Economists always strive to change monetary policies when they think that it is necessary to do something to foster economic growth and curb inflation. Meanwhile the fiscal policy, an important link of a chain in the national economy, has sometimes been ignored. In fact, it would be ideal if both the fiscal and monetary policies are used harmoniously to attain larger economic goals.

Salt and the story about exchange rates

 

When local TV channels and newspapers reported the news about the severe floods in the central region, viewers could see the image that thousands of tons of unsold salt was melted. This also meant that all the efforts of farmers producing salt were in vain. Farmers had been warned that it would be very difficult to sell salt because of the profuse supply.

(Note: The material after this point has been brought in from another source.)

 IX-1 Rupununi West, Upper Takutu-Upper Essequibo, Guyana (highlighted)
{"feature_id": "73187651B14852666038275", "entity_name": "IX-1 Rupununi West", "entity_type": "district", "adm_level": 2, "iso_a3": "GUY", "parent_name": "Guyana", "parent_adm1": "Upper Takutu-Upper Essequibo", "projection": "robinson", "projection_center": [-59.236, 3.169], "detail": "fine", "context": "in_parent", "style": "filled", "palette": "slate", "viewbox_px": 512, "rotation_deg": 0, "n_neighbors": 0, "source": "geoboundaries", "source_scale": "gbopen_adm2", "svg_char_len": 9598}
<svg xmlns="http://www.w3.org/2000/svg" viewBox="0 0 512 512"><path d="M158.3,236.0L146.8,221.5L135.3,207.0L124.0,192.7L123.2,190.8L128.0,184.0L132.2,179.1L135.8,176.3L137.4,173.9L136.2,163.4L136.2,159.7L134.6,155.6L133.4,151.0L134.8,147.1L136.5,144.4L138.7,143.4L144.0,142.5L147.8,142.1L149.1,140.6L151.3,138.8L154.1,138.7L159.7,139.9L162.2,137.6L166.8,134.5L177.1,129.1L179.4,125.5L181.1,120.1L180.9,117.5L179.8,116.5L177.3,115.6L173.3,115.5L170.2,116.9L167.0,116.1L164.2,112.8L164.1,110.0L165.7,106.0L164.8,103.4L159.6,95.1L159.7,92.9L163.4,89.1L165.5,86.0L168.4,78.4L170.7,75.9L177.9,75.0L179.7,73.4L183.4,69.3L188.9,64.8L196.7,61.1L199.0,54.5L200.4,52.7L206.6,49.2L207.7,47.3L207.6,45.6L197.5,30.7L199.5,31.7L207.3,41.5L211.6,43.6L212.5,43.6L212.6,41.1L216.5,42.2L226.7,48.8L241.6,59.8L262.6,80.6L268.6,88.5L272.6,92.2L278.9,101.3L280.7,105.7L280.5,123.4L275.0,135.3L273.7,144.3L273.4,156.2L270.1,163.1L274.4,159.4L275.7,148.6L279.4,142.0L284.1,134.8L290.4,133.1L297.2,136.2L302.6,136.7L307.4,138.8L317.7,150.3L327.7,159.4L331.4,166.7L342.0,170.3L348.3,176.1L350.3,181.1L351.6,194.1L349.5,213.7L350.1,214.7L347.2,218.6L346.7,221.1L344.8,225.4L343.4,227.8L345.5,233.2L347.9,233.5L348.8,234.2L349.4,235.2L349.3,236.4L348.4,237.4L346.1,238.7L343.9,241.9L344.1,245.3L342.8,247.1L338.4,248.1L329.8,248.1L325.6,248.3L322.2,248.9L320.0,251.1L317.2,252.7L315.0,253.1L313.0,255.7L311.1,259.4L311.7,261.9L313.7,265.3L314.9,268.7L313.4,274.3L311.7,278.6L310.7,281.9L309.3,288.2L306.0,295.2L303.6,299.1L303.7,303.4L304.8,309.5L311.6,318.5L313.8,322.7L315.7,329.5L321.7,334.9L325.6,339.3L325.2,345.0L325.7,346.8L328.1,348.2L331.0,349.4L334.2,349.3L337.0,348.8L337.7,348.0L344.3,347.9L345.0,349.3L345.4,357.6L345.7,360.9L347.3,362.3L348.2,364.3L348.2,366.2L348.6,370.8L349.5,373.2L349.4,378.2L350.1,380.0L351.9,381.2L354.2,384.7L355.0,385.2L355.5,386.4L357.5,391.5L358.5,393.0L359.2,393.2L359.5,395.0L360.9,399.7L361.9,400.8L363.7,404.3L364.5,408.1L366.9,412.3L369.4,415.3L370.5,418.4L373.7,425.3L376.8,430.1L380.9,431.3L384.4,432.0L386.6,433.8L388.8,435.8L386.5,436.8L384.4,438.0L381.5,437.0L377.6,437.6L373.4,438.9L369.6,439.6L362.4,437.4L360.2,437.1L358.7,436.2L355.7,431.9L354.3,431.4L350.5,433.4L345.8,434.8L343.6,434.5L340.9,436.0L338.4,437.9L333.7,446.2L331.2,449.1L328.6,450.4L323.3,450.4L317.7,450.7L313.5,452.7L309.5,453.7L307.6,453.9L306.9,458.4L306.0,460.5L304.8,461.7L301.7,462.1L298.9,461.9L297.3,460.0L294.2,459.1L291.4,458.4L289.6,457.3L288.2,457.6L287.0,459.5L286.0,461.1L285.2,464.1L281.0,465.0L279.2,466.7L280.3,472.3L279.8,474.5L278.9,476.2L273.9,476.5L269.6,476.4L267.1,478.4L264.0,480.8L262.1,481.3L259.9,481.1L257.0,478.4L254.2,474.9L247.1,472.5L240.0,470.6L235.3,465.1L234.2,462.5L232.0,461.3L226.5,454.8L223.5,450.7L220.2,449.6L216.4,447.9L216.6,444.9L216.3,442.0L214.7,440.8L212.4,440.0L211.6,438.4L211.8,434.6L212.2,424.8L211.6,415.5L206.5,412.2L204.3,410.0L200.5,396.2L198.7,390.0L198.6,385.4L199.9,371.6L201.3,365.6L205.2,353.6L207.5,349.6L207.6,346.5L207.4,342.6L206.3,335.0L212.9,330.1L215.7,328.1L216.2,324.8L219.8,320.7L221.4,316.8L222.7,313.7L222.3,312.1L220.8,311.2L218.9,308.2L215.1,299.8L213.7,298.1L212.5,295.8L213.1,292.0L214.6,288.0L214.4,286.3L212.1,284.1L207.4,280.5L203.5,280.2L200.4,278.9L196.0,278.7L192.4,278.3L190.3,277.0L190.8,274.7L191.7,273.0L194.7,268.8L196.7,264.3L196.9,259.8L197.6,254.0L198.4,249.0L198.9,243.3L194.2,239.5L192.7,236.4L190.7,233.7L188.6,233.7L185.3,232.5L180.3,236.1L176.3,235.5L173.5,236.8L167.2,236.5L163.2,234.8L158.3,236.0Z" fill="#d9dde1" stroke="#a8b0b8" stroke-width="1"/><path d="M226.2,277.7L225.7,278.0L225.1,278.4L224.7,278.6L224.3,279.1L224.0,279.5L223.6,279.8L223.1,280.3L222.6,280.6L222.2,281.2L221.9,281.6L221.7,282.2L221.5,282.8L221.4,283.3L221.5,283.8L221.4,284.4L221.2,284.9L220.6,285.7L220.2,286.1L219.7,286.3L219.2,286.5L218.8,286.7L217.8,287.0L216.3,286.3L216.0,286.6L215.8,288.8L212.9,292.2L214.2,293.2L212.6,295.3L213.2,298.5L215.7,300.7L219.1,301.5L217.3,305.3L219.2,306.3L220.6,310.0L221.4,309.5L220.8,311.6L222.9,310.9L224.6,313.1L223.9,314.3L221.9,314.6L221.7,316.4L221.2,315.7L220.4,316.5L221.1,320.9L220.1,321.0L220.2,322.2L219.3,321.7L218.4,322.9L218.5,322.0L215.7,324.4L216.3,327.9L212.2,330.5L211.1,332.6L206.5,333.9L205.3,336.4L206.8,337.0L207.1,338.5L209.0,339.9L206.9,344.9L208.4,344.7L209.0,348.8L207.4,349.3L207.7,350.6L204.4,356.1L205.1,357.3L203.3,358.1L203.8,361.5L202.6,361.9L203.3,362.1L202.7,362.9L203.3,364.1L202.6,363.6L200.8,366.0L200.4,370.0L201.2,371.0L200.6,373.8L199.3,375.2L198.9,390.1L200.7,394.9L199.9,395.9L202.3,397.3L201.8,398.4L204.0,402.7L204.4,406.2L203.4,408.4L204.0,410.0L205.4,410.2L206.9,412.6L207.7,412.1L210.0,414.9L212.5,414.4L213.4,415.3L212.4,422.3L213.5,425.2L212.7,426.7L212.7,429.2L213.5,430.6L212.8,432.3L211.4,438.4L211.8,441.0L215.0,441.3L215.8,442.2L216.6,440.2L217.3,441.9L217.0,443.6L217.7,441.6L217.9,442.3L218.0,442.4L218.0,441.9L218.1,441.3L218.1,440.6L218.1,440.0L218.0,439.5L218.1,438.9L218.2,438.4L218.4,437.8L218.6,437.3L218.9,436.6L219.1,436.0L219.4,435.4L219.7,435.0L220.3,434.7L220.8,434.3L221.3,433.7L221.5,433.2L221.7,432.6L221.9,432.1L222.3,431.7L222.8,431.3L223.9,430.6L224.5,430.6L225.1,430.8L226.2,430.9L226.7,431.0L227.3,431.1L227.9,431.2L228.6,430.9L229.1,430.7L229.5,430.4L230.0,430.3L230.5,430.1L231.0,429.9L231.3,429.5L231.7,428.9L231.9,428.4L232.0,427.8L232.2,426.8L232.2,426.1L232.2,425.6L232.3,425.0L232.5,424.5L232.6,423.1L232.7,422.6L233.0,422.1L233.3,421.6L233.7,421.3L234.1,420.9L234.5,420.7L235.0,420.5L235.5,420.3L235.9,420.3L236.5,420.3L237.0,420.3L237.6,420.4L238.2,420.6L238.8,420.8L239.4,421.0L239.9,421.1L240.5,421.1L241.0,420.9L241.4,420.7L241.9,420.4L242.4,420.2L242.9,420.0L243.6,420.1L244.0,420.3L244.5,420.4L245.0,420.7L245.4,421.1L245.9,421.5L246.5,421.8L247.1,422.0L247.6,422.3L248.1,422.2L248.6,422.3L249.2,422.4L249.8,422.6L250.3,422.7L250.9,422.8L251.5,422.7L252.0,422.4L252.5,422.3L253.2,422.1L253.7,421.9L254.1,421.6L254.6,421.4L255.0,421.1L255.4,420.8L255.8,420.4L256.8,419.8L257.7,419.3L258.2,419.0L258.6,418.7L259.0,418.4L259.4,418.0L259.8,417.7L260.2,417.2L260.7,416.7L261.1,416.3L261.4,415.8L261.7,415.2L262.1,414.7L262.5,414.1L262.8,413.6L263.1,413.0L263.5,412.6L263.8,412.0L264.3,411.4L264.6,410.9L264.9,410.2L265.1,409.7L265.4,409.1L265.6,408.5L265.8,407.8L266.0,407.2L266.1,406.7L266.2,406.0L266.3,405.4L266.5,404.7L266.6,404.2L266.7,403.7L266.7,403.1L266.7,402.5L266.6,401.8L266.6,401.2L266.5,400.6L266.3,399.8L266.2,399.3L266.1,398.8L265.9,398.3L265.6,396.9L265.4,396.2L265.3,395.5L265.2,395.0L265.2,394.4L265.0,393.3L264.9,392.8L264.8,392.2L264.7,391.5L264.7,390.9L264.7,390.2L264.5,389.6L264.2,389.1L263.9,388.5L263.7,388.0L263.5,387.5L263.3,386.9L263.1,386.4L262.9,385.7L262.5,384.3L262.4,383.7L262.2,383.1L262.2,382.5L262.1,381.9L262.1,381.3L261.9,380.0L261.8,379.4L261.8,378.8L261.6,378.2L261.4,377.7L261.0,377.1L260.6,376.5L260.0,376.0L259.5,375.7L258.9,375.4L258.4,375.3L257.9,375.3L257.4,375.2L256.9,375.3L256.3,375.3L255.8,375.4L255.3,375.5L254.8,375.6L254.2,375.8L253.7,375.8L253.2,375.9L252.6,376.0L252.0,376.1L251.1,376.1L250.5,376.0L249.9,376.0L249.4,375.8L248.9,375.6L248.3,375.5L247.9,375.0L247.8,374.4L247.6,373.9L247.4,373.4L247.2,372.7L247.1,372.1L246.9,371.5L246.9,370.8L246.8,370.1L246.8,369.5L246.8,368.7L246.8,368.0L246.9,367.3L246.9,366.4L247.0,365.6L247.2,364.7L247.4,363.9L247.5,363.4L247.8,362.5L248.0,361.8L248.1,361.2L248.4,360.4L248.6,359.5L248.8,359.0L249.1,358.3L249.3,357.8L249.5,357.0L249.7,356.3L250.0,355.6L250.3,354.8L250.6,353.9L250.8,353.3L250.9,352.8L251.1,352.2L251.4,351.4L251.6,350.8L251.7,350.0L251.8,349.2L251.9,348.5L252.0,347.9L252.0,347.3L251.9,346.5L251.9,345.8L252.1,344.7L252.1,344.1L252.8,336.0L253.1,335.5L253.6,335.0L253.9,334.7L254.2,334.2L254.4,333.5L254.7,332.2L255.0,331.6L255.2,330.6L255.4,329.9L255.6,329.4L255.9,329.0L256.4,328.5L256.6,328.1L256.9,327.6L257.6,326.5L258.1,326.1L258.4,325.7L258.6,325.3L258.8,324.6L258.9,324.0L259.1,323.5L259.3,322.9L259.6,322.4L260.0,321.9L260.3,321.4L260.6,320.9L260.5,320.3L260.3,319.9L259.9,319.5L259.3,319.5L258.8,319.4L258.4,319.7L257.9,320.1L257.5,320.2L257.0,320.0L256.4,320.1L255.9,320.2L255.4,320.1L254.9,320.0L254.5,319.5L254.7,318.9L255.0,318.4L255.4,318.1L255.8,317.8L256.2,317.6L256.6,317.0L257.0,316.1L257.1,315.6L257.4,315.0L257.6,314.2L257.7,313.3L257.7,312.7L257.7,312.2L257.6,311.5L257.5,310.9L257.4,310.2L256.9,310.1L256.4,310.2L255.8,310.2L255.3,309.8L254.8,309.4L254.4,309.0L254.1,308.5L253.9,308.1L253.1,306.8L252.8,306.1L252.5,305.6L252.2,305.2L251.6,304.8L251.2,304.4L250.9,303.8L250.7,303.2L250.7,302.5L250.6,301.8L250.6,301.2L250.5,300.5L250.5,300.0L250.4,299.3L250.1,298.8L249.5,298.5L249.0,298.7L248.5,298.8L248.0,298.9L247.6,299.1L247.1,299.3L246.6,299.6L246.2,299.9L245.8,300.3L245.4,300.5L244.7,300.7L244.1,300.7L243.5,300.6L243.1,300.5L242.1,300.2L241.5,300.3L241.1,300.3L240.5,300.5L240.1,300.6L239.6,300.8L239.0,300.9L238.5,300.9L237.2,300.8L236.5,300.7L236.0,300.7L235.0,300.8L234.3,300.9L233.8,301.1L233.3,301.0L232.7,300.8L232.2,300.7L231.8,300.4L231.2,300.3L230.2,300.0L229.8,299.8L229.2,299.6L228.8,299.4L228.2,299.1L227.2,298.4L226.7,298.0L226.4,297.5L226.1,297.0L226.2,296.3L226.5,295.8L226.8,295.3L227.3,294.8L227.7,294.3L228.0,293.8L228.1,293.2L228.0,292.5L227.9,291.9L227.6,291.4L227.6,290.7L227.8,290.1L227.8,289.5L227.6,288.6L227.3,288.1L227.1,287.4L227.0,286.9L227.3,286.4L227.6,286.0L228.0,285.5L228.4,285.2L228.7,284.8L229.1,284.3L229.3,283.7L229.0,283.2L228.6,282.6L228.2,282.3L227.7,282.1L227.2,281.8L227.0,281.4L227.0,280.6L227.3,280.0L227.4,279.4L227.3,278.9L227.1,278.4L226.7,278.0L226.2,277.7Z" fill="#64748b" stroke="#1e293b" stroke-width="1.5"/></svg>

In the meantime , Vietnam still has to import hundreds of thousands tons of salt.

At the National Assembly’s session, when answering questions from the National Assembly’s deputies, Minister of Industry and Trade Vu Huy Hoang said that the import volume is about 200,000 tons. This is industrial salt which still cannot be made domestically.

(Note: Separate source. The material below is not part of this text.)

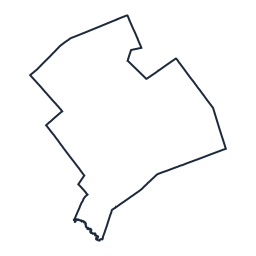 Saceni, Teleorman, Romania (Equal Earth projection)
{"feature_id": "2599482B67630674957093", "entity_name": "Saceni", "entity_type": "district", "adm_level": 2, "iso_a3": "ROU", "parent_name": "Romania", "parent_adm1": "Teleorman", "projection": "equal_earth", "projection_center": [25.054, 44.231], "detail": "fine", "context": "isolated", "style": "outline", "palette": "slate", "viewbox_px": 256, "rotation_deg": 0, "n_neighbors": 0, "source": "geoboundaries", "source_scale": "gbopen_adm2", "svg_char_len": 5143}
<svg xmlns="http://www.w3.org/2000/svg" viewBox="0 0 256 256"><path d="M225.8,148.8L225.3,147.1L223.1,140.2L222.2,137.3L221.3,134.7L220.5,132.0L220.0,130.6L213.3,108.7L213.1,108.0L208.2,101.5L207.1,100.1L206.6,99.4L204.7,96.8L203.9,95.5L203.4,95.0L201.7,92.7L199.6,89.8L198.3,88.3L196.6,85.9L196.3,85.4L195.3,84.2L194.1,82.4L193.2,81.3L192.4,80.2L192.2,80.1L191.7,79.4L189.9,77.1L186.3,72.2L185.5,71.1L184.5,69.7L184.0,69.1L183.8,68.7L182.5,67.1L181.8,66.0L181.4,65.6L180.2,63.9L179.1,62.6L177.6,60.3L176.4,58.9L176.0,58.5L175.8,58.5L173.6,60.1L171.3,61.6L170.4,62.3L167.9,64.0L162.1,68.1L161.7,68.4L159.2,70.2L158.8,70.4L158.3,70.4L158.2,70.5L158.1,70.9L158.0,71.0L157.6,71.3L154.9,73.2L146.6,78.8L146.3,78.8L146.2,78.8L142.5,75.1L132.9,65.8L128.0,61.0L127.9,60.9L127.6,60.8L129.3,55.3L131.1,50.0L139.6,48.2L140.7,48.0L141.4,47.8L139.9,44.2L137.9,39.7L137.8,39.4L137.8,38.9L137.6,38.7L136.5,36.2L134.9,32.4L132.8,28.0L132.0,26.1L131.1,24.1L129.7,20.9L127.7,15.9L127.5,15.6L127.2,15.4L125.4,16.0L119.0,18.5L117.3,19.2L117.4,19.3L115.4,20.1L111.9,21.5L98.8,26.9L88.7,31.0L87.3,31.6L74.5,36.7L73.5,37.1L72.7,37.4L70.7,38.2L70.3,38.4L68.1,40.1L67.0,40.8L66.0,41.5L64.7,42.4L61.0,45.2L60.0,46.0L55.3,50.9L54.4,51.9L53.5,52.7L52.3,53.9L50.2,56.2L42.3,64.0L40.5,65.9L39.1,67.3L37.1,69.4L30.2,75.1L30.7,75.7L31.8,77.0L41.0,87.1L44.7,91.5L45.9,92.7L46.0,92.8L48.3,95.5L48.7,95.9L49.9,97.3L50.3,97.7L51.4,99.0L52.8,100.6L56.1,104.1L56.4,104.6L58.1,106.4L61.2,110.0L62.2,111.4L61.6,111.8L60.9,112.3L59.2,113.8L56.3,116.3L55.7,116.8L53.7,118.5L50.7,121.3L48.9,122.7L47.2,124.3L46.1,125.3L47.6,127.1L50.4,130.7L50.9,131.4L52.5,133.4L53.9,135.0L55.5,137.3L57.9,140.4L58.6,141.4L60.8,144.5L62.3,146.3L63.0,147.5L65.6,150.9L66.1,151.6L69.0,155.4L69.6,156.2L70.0,156.8L71.1,158.1L71.9,159.2L73.5,161.2L77.5,166.5L78.9,168.2L80.0,169.8L81.3,171.6L83.6,174.7L84.3,175.5L78.3,184.3L80.4,186.4L84.2,190.6L86.0,192.7L86.0,193.0L87.5,194.6L85.3,196.5L84.6,197.3L83.7,198.7L83.4,199.2L83.0,200.4L82.3,201.8L81.9,202.2L81.4,203.1L81.2,203.5L80.9,204.4L80.4,205.3L80.2,205.8L79.9,206.6L79.6,207.5L77.5,212.2L76.9,213.7L76.2,215.2L75.1,217.9L74.8,218.4L74.8,218.6L74.5,219.2L74.4,219.4L74.3,219.5L74.2,219.6L74.1,219.8L73.9,219.8L73.9,220.0L74.1,220.1L74.6,220.2L74.8,220.5L74.9,220.8L75.1,221.0L75.0,221.5L74.8,221.8L74.9,222.0L75.0,222.0L75.5,221.5L75.7,221.1L75.7,220.8L75.8,220.6L76.1,220.2L76.6,219.9L76.6,219.7L76.4,219.3L76.4,219.2L76.5,219.2L76.9,219.2L77.3,219.7L77.4,219.9L77.5,220.0L77.8,220.0L78.0,219.9L78.3,219.7L78.6,219.5L79.0,219.8L79.4,220.2L79.5,220.3L80.2,220.3L80.6,220.4L81.0,220.3L81.3,220.4L81.3,220.5L81.3,221.3L81.5,221.5L82.1,221.3L82.2,221.2L82.4,221.0L82.7,221.0L83.2,221.1L83.5,221.4L83.8,221.4L84.0,221.6L83.9,222.3L84.0,222.4L84.1,222.5L84.5,222.4L85.0,222.3L85.3,222.4L85.3,222.5L85.2,223.0L85.8,223.6L85.9,223.8L85.5,224.2L85.3,224.4L85.3,224.5L85.7,225.1L85.8,225.2L86.0,225.4L86.1,225.8L86.0,226.2L85.9,226.3L85.8,226.5L86.4,227.3L86.9,227.7L87.5,227.6L87.8,227.7L87.8,228.0L87.5,228.4L87.5,228.6L87.4,228.8L87.5,229.0L87.9,229.0L88.1,228.8L88.3,228.5L88.5,228.4L88.8,228.5L88.9,228.8L88.8,229.3L89.2,229.4L89.5,229.0L90.2,229.1L90.3,228.8L90.6,228.8L90.9,229.5L91.3,229.7L91.3,229.9L91.3,230.0L91.0,230.2L91.0,230.7L90.9,231.1L90.8,231.4L90.3,231.5L90.2,231.6L90.2,231.9L90.3,232.0L90.8,232.1L91.1,232.1L91.3,232.2L91.2,232.4L90.9,232.7L90.9,232.8L91.0,232.9L91.1,233.0L91.3,233.0L91.7,233.0L92.0,232.9L92.2,233.0L92.3,233.1L92.4,233.5L92.6,233.7L93.0,233.8L93.1,233.7L93.4,233.4L93.5,233.4L94.1,233.7L94.6,233.7L94.8,233.4L95.0,233.4L95.2,233.5L95.4,233.9L95.5,234.1L95.5,234.4L95.2,234.6L95.0,235.1L95.1,235.3L95.3,235.4L95.8,235.2L96.0,235.2L96.1,235.3L96.0,235.7L96.0,235.8L96.2,236.0L96.8,235.9L97.5,236.1L97.6,236.5L97.7,236.8L98.0,236.8L97.9,237.6L97.8,237.8L97.7,237.9L97.2,237.9L96.8,238.1L96.3,238.1L96.1,238.2L96.1,238.3L96.2,238.7L96.1,239.0L96.2,239.3L96.4,239.5L96.9,239.7L97.5,239.8L97.9,240.1L98.4,240.1L98.6,240.2L98.9,240.5L99.0,240.6L99.4,240.6L99.5,240.6L99.7,240.3L99.8,239.8L100.2,239.4L100.5,239.2L100.9,239.2L101.4,239.3L102.0,239.4L102.3,239.4L102.5,239.1L102.4,238.5L102.5,238.4L102.8,238.3L102.9,237.1L103.0,236.7L103.2,236.1L103.3,235.9L103.4,235.6L103.9,234.3L104.1,233.7L104.5,232.7L105.3,230.2L105.6,229.4L106.5,226.8L107.2,224.8L107.5,223.5L107.8,222.9L107.9,222.4L108.0,222.0L108.9,219.3L109.1,218.7L109.6,217.0L110.1,215.4L110.5,214.4L110.7,213.9L111.0,213.2L111.4,212.0L111.6,211.1L111.7,210.7L111.8,210.2L112.2,209.7L112.9,209.3L113.3,209.0L115.4,207.6L115.6,207.3L115.7,207.5L120.5,204.0L123.5,202.0L124.0,201.7L124.9,201.0L127.5,199.2L128.6,198.4L129.1,198.1L130.9,196.7L132.0,196.0L132.7,195.6L134.0,194.6L137.2,192.4L138.1,191.8L140.5,190.0L141.6,189.1L142.2,188.6L145.0,185.7L145.7,185.2L147.2,183.7L147.5,183.4L147.7,183.0L148.2,182.7L148.3,182.6L149.0,182.0L150.3,180.8L151.6,179.5L153.9,177.4L155.7,175.7L156.7,174.7L157.2,174.4L157.9,174.0L162.9,172.1L163.9,171.8L165.0,171.4L165.7,171.2L169.9,169.6L175.5,167.5L179.9,165.9L180.0,165.8L181.3,165.3L182.2,165.2L186.3,163.5L201.5,157.9L210.3,154.5L218.4,151.5L222.9,149.8L225.8,148.8Z" fill="none" stroke="#1e293b" stroke-width="2"/></svg>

Everyone knows that Vietnam has great potential for salt production. However, over the last 10 years, Vietnam has been lacking industrial salt and it has to resort to importing the product. Even though it would be much less difficult to produce salt than refine oil or mine bauxite ore, after ten years Vietnam still has not drafted a plan to produce industrial salt,

Nearly ten years ago, people once heard about a project on a salt industrial zone in Ninh Thuan province. However, the project has yet to be undertaken. Therefore, importing salt remains the easiest and fastest measure to meet domestic demands.

The story about salt importation shows the nature of Vietnam’s trade deficit. Vietnam exploits crude oil, but it has to import petrol and gas. It sells titan and iron ores and has to import metals. In order to make a pair of shoes, it has to import different kinds of materials.

Therefore, the more Vietnam exports, the more materials it has to import. This is the main reason behind the payment balance deficit and the dollar demand-supply imbalance.

Vietnam’s economy has been relying on foreign trade. However, it imports more than it exports. Trade still cannot bring enough dollars, and it has even caused a dollar shortage.

The stories about importing salt, the prolonged Dung Quat project and the underdeveloped supporting industries show that people should not expect long-term stabilization of the exchange rate.

A financial expert once said that after 20 years of opening the market to the world, China has become a country with trade surplus. Meanwhile, Vietnam, after 20 years, is still worried about the trade deficit and the foreign currency instability.

Inflation, monetary policies, and fiscal policies

Policy makers have been urged to raise the interest rates in order to fight inflation. The State Bank of Vietnam has been requested by others to consider applying policies that allow a quick withdrawal money from circulation in order to fight inflation.

Meanwhile, sometime ago, policy makers were urged to lower the interest rates in order to foster economic growth.

It seems that the interest rate policy has to bear a heavy responsibility that it has to serve the task of stabilizing the macro-economy.

At the end of the third quarter, experts raised a question if Vietnam should continue lowering interest rates when the inflation rate was going up, and the economic growth was optimistic. Another question was if Vietnam should strive to obtain high economic growth by spending more money.

At that moment, Vietnam was warned about the risk of high inflation. ADB said that the loosened monetary policy would lead to escalating inflation and put pressure on the payment balance.

Meanwhile, the monetary policy and fiscal policy do not “match each other”. An official from the State Bank said that while the bank deposit interest rate was encouraged to be slashed to 8 percent, the Ministry of Finance continued issuing government bonds at higher interest rates.

An expert said that this is a typical evidence for the inconsistency of the monetary and fiscal policies

The expert also said that when policy makers are requested to tighten interest rates in order to fight inflation public investments are still expanding Public investments are really the threat to inflation.